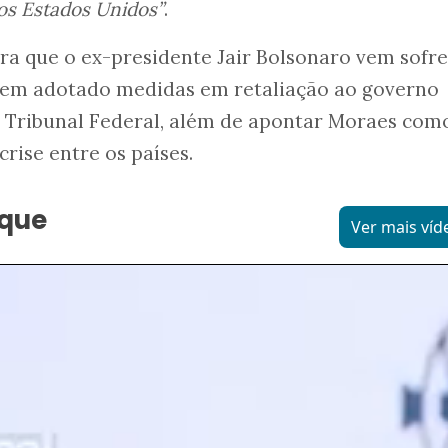
os Estados Unidos”
.
ra que o ex-presidente Jair Bolsonaro vem sofr
e tem adotado medidas em retaliação ao governo
o Tribunal Federal, além de apontar Moraes com
rise entre os países.
aque
Ver mais víd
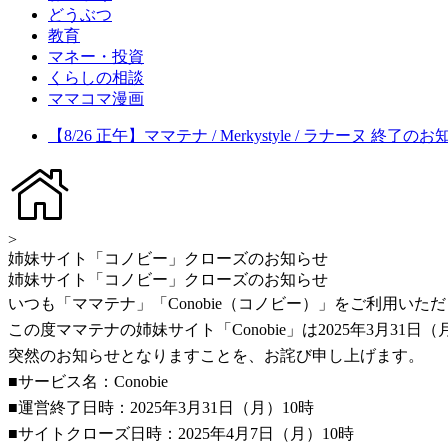
どうぶつ
教育
マネー・投資
くらしの相談
ママコマ漫画
【8/26 正午】ママテナ / Merkystyle / ラナーヌ 終了の
>
姉妹サイト「コノビー」クローズのお知らせ
姉妹サイト「コノビー」クローズのお知らせ
いつも「ママテナ」「Conobie（コノビー）」をご利用い
この度ママテナの姉妹サイト「Conobie」は2025年3月3
突然のお知らせとなりますことを、お詫び申し上げます。
■サービス名：Conobie
■運営終了日時：2025年3月31日（月）10時
■サイトクローズ日時：2025年4月7日（月）10時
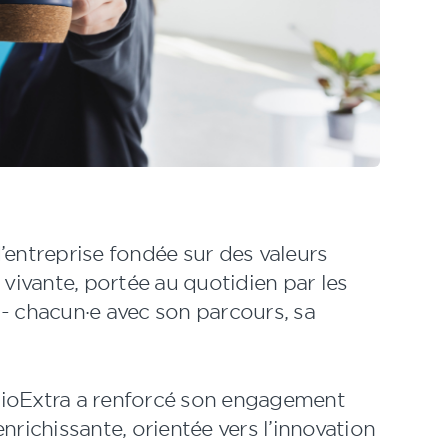
’entreprise fondée sur des valeurs
 vivante, portée au quotidien par les
 chacun·e avec son parcours, sa
sioExtra a renforcé son engagement
nrichissante, orientée vers l’innovation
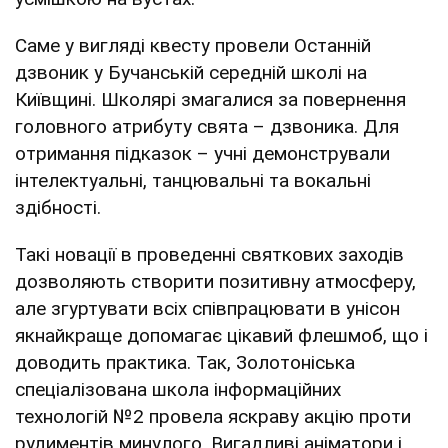
Саме у вигляді квесту провели Останній
дзвоник у Бучанській середній школі на
Київщині. Школярі змагалися за повернення
головного атрибуту свята – дзвоника. Для
отримання підказок – учні демонстрували
інтелектуальні, танцювальні та вокальні
здібності.
Такі новації в проведенні святкових заходів
дозволяють створити позитивну атмосферу,
але згуртувати всіх співпрацювати в унісон
якнайкраще допомагає цікавий флешмоб, що і
доводить практика. Так, Золотоніська
спеціалізована школа інформаційних
технологій №2 провела яскраву акцію проти
рудиментів минулого. Вигадливі аніматори і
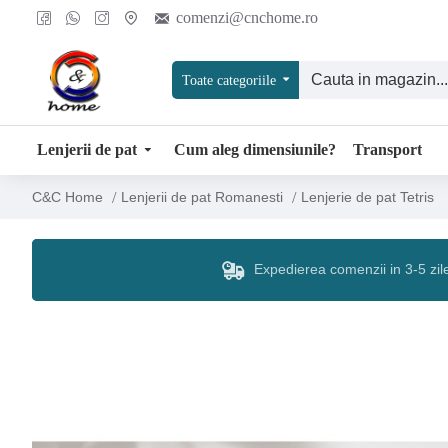
comenzi@cnchome.ro
Toate categoriile
Lenjerii de pat
Cum aleg dimensiunile?
Transport
Lenjerii de pat Romanesti
Lenjerie de pat Tetris
C&C Home
Expedierea comenzii in 3-5 zil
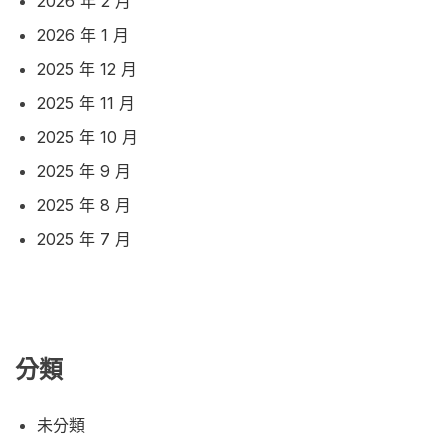
2026 年 2 月
2026 年 1 月
2025 年 12 月
2025 年 11 月
2025 年 10 月
2025 年 9 月
2025 年 8 月
2025 年 7 月
分類
未分類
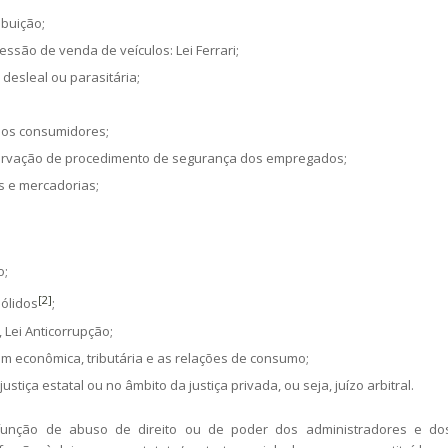
ibuição;
ssão de venda de veículos: Lei Ferrari;
desleal ou parasitária;
 dos consumidores;
ervação de procedimento de segurança dos empregados;
s e mercadorias;
o;
[2]
sólidos
;
 Lei Anticorrupção;
em econômica, tributária e as relações de consumo;
justiça estatal ou no âmbito da justiça privada, ou seja, juízo arbitral.
nção de abuso de direito ou de poder dos administradores e do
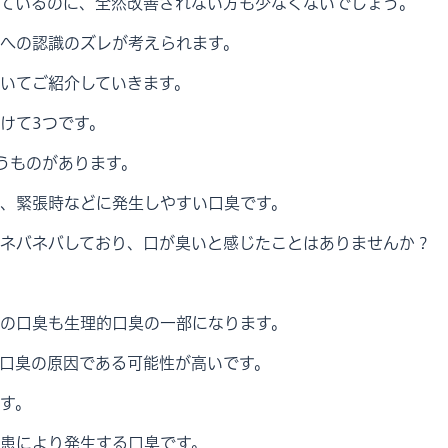
ているのに、全然改善されない方も少なくないでしょう。
への認識のズレが考えられます。
いてご紹介していきます。
けて3つです。
うものがあります。
、緊張時などに発生しやすい口臭です。
ネバネバしており、口が臭いと感じたことはありませんか？
の口臭も生理的口臭の一部になります。
口臭の原因である可能性が高いです。
す。
患により発生する口臭です。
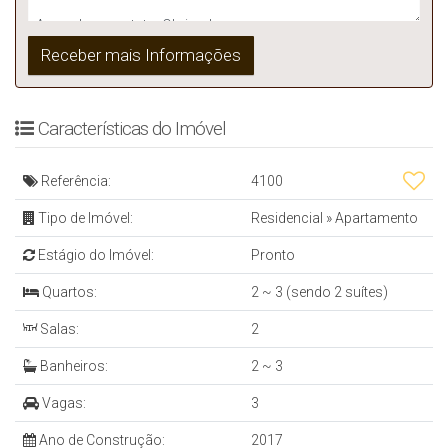
Características do Imóvel
Referência:
4100
Tipo de Imóvel:
Residencial
»
Apartamento
Estágio do Imóvel:
Pronto
Quartos:
2 ~ 3 (sendo 2 suítes)
Salas:
2
Banheiros:
2 ~ 3
Vagas:
3
Ano de Construção:
2017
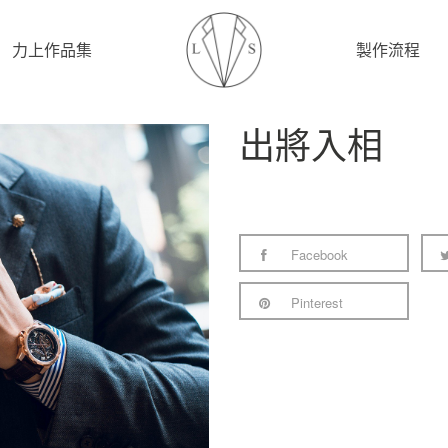
力上作品集
製作流程
出將入相
Facebook
Pinterest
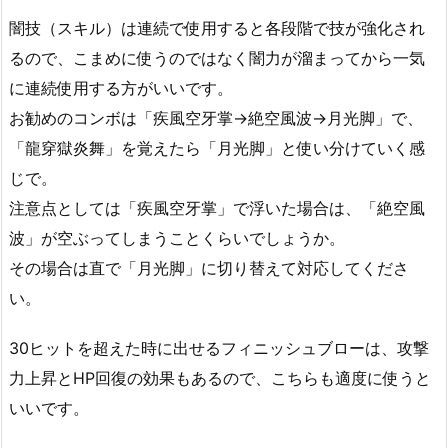
闇技（スキル）は連続で使用すると各段階で技が強化され
るので、こまめに使うのではなく闇力が溜まってから一気
に連続使用する方がいいです。
お勧めのコンボは「疾風空牙掌→絶空風波→月光脚」で、
「龍穿獄炎舞」を覚えたら「月光脚」と使い分けていく感
じで。
注意点としては「疾風空牙掌」で浮いた場合は、「絶空風
波」が空ぶってしまうことくらいでしょうか。
その場合は直で「月光脚」に切り替えて対応してくださ
い。
30ヒットを超えた時に出せるフィニッシュブローは、攻撃
力上昇とHP回復の効果もあるので、こちらも適度に使うと
いいです。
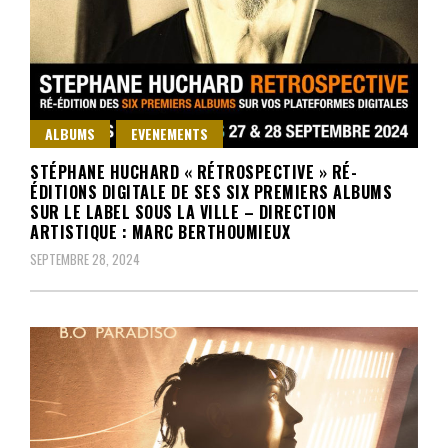
ALBUMS
EVENEMENTS
STÉPHANE HUCHARD « RÉTROSPECTIVE » RÉ-
ÉDITIONS DIGITALE DE SES SIX PREMIERS ALBUMS
SUR LE LABEL SOUS LA VILLE – DIRECTION
ARTISTIQUE : MARC BERTHOUMIEUX
SEPTEMBRE 28, 2024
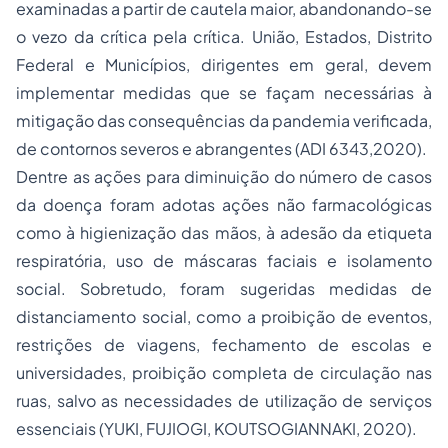
examinadas a partir de cautela maior, abandonando-se
o vezo da crítica pela crítica. União, Estados, Distrito
Federal e Municípios, dirigentes em geral, devem
implementar medidas que se façam necessárias à
mitigação das consequências da pandemia verificada,
de contornos severos e abrangentes (ADI 6343,2020).
Dentre as ações para diminuição do número de casos
da doença foram adotas ações não farmacológicas
como à higienização das mãos, à adesão da etiqueta
respiratória, uso de máscaras faciais e isolamento
social. Sobretudo, foram sugeridas medidas de
distanciamento social, como a proibição de eventos,
restrições de viagens, fechamento de escolas e
universidades, proibição completa de circulação nas
ruas, salvo as necessidades de utilização de serviços
essenciais (YUKI, FUJIOGI, KOUTSOGIANNAKI, 2020).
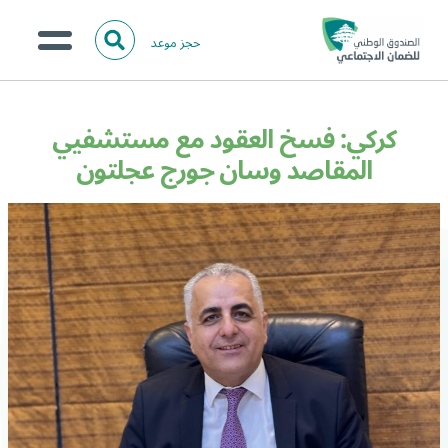
حجز موعد
ا
ل
البحث
ب
عن:
من نحن؟
ح
كركي: فسخ العقود مع مستشفيي
ث
الخدمات الالكترونية
المقاصد وسان جورج عجلتون
المركز الإعلامي
تواصل معنا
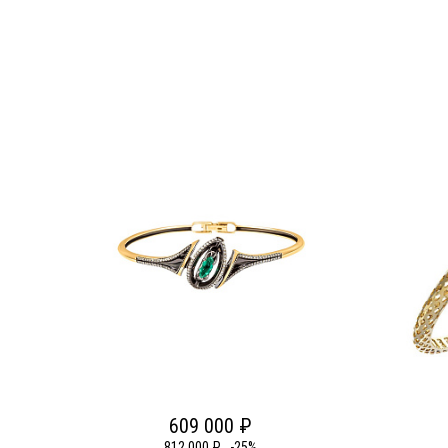
609 000 ₽
812 000 ₽
-25%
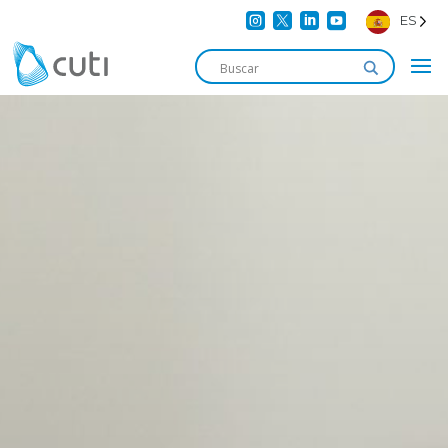




ES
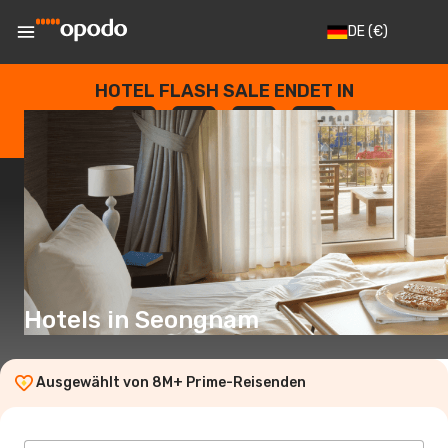
DE
(€)
HOTEL FLASH SALE ENDET IN
--
:
--
:
--
:
--
TAGE
STUNDEN
MINUTEN
SEKUNDEN
Hotels in Seongnam
Ausgewählt von 8M+ Prime-Reisenden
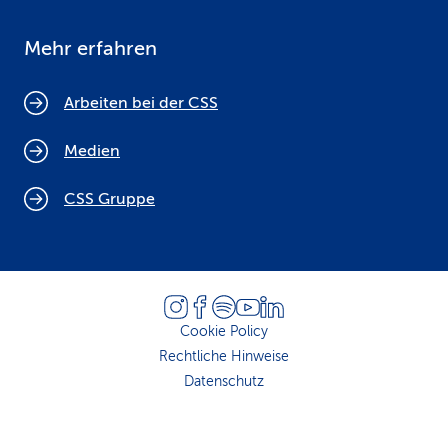
Mehr erfahren
Arbeiten bei der CSS
Medien
CSS Gruppe
Cookie Policy
Rechtliche Hinweise
Datenschutz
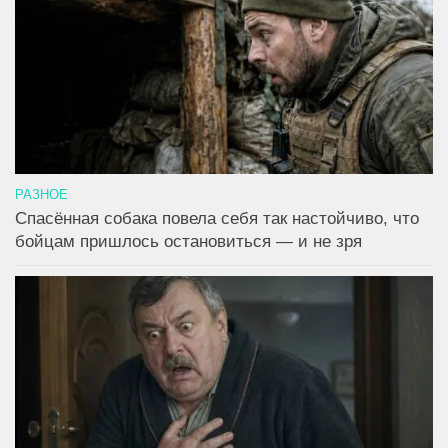
РАЗНОЕ
Спасённая собака повела себя так настойчиво, что
бойцам пришлось остановиться — и не зря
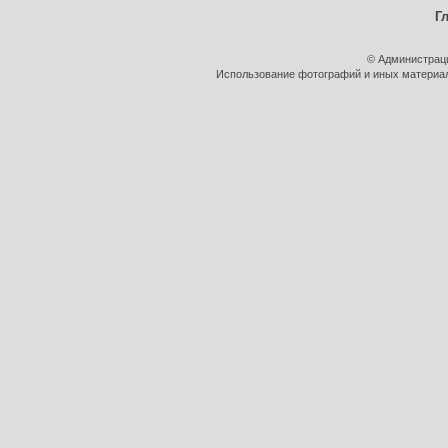
Г
© Администрац
Использование фотографий и иных материало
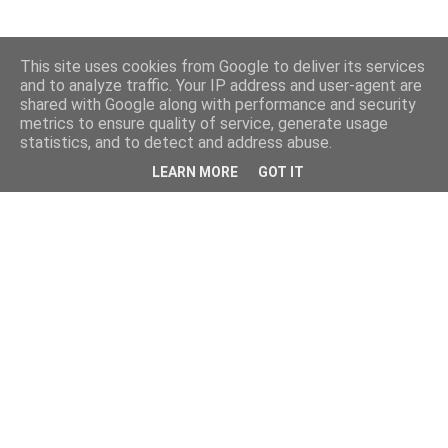
This site uses cookies from Google to deliver its services
and to analyze traffic. Your IP address and user-agent are
shared with Google along with performance and security
metrics to ensure quality of service, generate usage
statistics, and to detect and address abuse.
LEARN MORE
GOT IT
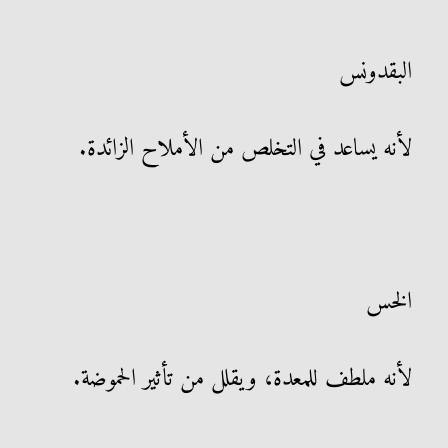
البقدونس
لأنه يساعد في التخلص من الأملاح الزائدة.
الخس
لأنه ملطف للمعدة، ويقلل من تأثير الحموضة.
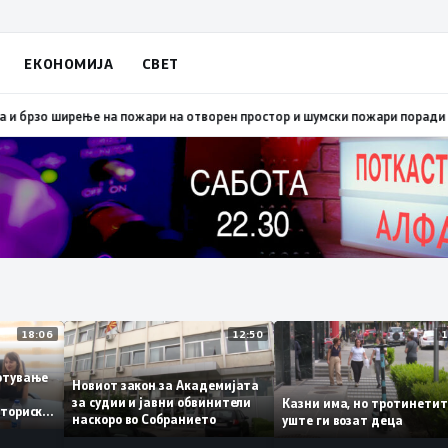
ЕКОНОМИЈА
СВЕТ
о ширење на пожари на отворен простор и шумски пожари поради многу в
18:06
12:50
вработување
Новиот закон за Академијата
–
за судии и јавни обвинители
Казни има, но тротин
на историски
наскоро во Собранието
уште ги возат деца
 11,3%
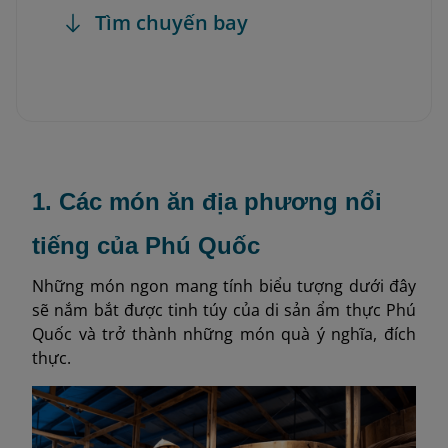
Tìm chuyến bay
1. Các món ăn địa phương nổi
tiếng của Phú Quốc
Những món ngon mang tính biểu tượng dưới đây
sẽ nắm bắt được tinh túy của di sản ẩm thực Phú
Quốc và trở thành những món quà ý nghĩa, đích
thực.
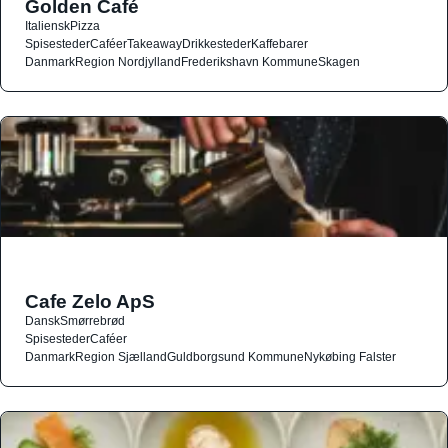
Golden Café
Italiensk
Pizza
Spisesteder
Caféer
Takeaway
Drikkesteder
Kaffebarer
Danmark
Region Nordjylland
Frederikshavn Kommune
Skagen
Cafe Zelo ApS
Dansk
Smørrebrød
Spisesteder
Caféer
Danmark
Region Sjælland
Guldborgsund Kommune
Nykøbing Falster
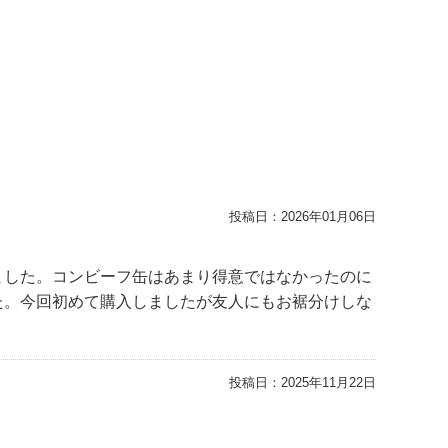
投稿日：
2026年01月06日
ました。コンビーフ缶はあまり得意ではなかったのに
た。今回初めて購入しましたが友人にもお裾分けしな
投稿日：
2025年11月22日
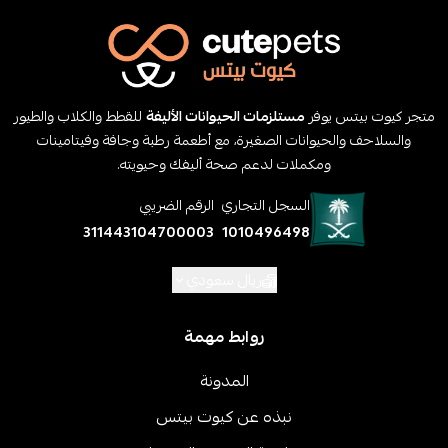
متجر كيوت بيتس يوفر
مستلزمات الحيوانات الأليفة
للقطط والكلاب والطيور
والسلاحف والحيوانات الصغيرة، مع أطعمة رطبة وجافة وفيتامينات
ومكملات لدعم صحة أليفك وحيويته.
السجل التجاري
الرقم الضريبي
311443104700003
1010496498
ريال سعودي
روابط مهمة
المدونة
نبذه عن كيوت بيتس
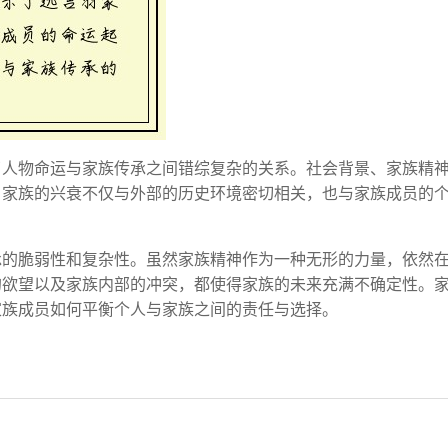
了人物命运与家族传承之间错综复杂的关系。社会背景、家族精
。家族的兴衰不仅与外部的历史环境密切相关，也与家族成员的
承的脆弱性和复杂性。虽然家族精神作为一种无形的力量，依然
的欲望以及家族内部的冲突，都使得家族的未来充满不确定性。
家族成员如何平衡个人与家族之间的责任与选择。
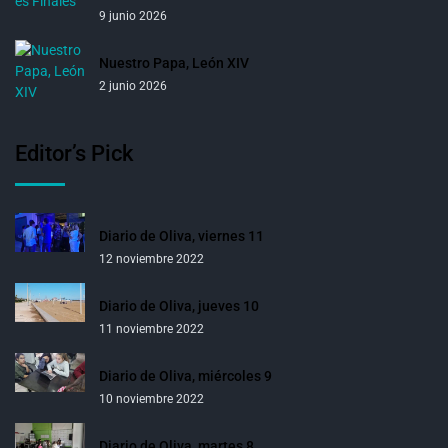
9 junio 2026
Nuestro Papa, León XIV
2 junio 2026
Editor’s Pick
Diario de Oliva, viernes 11
12 noviembre 2022
Diario de Oliva, jueves 10
11 noviembre 2022
Diario de Oliva, miércoles 9
10 noviembre 2022
Diario de Oliva, martes 8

Task description> Could you copy the data word for word, starting at the line that contains "Características do Imóvel" and ending at the line that contains "SEPTEMBRE 28, 2024", with both of those lines included and the pictures left out?

Answer space>
Características do Imóvel
Referência:
4100
Tipo de Imóvel:
Residencial
»
Apartamento
Estágio do Imóvel:
Pronto
Quartos:
2 ~ 3 (sendo 2 suítes)
Salas:
2
Banheiros:
2 ~ 3
Vagas:
3
Ano de Construção:
2017
力上作品集
製作流程
出將入相
Facebook
Pinterest
闇技（スキル）は連続で使用すると各段階で技が強化され
るので、こまめに使うのではなく闇力が溜まってから一気
に連続使用する方がいいです。
お勧めのコンボは「疾風空牙掌→絶空風波→月光脚」で、
「龍穿獄炎舞」を覚えたら「月光脚」と使い分けていく感
じで。
注意点としては「疾風空牙掌」で浮いた場合は、「絶空風
波」が空ぶってしまうことくらいでしょうか。
その場合は直で「月光脚」に切り替えて対応してくださ
い。
30ヒットを超えた時に出せるフィニッシュブローは、攻撃
力上昇とHP回復の効果もあるので、こちらも適度に使うと
いいです。
ALBUMS
EVENEMENTS
STÉPHANE HUCHARD « RÉTROSPECTIVE » RÉ-
ÉDITIONS DIGITALE DE SES SIX PREMIERS ALBUMS
SUR LE LABEL SOUS LA VILLE – DIRECTION
ARTISTIQUE : MARC BERTHOUMIEUX
SEPTEMBRE 28, 2024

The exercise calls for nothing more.